For every set of three attached carbon papers, two of them will be kept on file. One for the office that the paper is finalized in, and one for an adviser or dean. The other paper, meant for the student, will more than likely be thrown away. And, the carbon papers kept by various offices and advisers will also get thrown away eventually. This leads to an increase in paper trash, which is disastrous to the environment. Essentially, with every carbon paper thrown away, it adds to the carbon footprint that Lindenwood is creating.

Lastly, this system is simply not economical. For every set of carbon papers printed, it costs the university money. With the fact that these papers are so frequently thrown away, the university is essentially throwing away its money for every piece of carbon paper. The problems faced by using multi-copy forms has not gone unnoticed from administration, and they are working toward a proposed solution.

“Most of the offices on campus would be happy to switch to electronic forms, however, given our current Student Information System (CAMS), it would be very costly due to the large amount of programming required to establish the process trail for each type of form,” Abbott said.”

Abbott continued by saying that Lindenwood is working to change its SIS system to increase functionality.
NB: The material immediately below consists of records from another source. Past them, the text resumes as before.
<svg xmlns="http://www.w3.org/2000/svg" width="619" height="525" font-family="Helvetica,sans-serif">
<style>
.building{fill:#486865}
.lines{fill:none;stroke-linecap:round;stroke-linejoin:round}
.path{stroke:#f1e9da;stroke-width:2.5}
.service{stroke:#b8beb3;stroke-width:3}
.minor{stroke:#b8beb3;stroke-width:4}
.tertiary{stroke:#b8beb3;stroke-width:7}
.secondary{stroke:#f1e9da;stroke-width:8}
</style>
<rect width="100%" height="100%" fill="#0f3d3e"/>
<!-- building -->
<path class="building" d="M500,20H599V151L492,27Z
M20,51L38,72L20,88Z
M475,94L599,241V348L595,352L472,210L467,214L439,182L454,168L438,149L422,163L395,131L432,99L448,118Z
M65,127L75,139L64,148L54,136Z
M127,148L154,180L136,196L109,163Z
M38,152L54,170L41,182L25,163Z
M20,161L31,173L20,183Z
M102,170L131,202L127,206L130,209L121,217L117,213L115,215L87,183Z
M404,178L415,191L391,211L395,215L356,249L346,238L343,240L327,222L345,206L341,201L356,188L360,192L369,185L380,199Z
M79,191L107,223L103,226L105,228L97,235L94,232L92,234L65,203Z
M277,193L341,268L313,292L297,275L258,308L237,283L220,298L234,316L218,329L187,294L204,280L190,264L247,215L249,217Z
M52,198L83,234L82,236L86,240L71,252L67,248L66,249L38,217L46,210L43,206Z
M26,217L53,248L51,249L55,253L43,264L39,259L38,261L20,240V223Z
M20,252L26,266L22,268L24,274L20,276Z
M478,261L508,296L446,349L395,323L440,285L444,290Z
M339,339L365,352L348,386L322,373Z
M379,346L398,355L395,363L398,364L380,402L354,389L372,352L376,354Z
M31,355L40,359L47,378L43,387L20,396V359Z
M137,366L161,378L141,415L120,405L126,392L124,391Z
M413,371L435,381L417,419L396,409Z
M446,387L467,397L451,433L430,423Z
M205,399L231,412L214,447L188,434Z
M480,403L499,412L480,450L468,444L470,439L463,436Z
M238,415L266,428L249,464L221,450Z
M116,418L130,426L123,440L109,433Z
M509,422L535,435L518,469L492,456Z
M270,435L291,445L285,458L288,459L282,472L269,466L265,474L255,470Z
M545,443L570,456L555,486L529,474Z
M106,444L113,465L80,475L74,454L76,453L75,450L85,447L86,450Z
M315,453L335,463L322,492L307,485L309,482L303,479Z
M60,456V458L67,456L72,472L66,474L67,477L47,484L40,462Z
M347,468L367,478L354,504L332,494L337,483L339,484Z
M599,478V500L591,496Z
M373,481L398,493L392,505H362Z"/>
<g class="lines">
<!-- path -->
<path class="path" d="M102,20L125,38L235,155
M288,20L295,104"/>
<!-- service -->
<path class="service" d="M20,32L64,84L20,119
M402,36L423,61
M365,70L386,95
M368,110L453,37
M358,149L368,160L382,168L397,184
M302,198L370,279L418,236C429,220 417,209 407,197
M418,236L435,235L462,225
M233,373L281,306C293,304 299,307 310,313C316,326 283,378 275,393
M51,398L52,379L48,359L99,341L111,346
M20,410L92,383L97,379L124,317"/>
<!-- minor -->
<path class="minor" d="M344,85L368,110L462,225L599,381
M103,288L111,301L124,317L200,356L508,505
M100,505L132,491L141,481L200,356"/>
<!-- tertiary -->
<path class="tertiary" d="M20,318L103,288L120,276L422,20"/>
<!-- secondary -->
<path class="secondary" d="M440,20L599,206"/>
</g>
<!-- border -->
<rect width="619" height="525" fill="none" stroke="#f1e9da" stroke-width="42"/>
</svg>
As such, “paper is [their] only option.”

I would like to propose another option, one that I mentioned previously: creating an email PDF. Emails are being used more frequently for these types of documents. Also, with the development of interactive PDF’s through companies and their services, such as Adobe InDesign, it is easier than ever to make a document that can be filled out within an email and immediately sent back. An email does not cost money. The only money being spent is that which is given to the faculty or staff member who makes the PDF. With a university that is busy consolidating schools and cutting back in so many areas to save money, a simple fix like this could save Lindenwood tons of money and streamline a very inefficient process.

Does this mean that an email PDF is the only way to go? No, it is not. By updating our SIS system to accommodate new forms, students may see a better payoff than through the use of emails. Yet, the money used to produce this new system may be too high to balance it all out.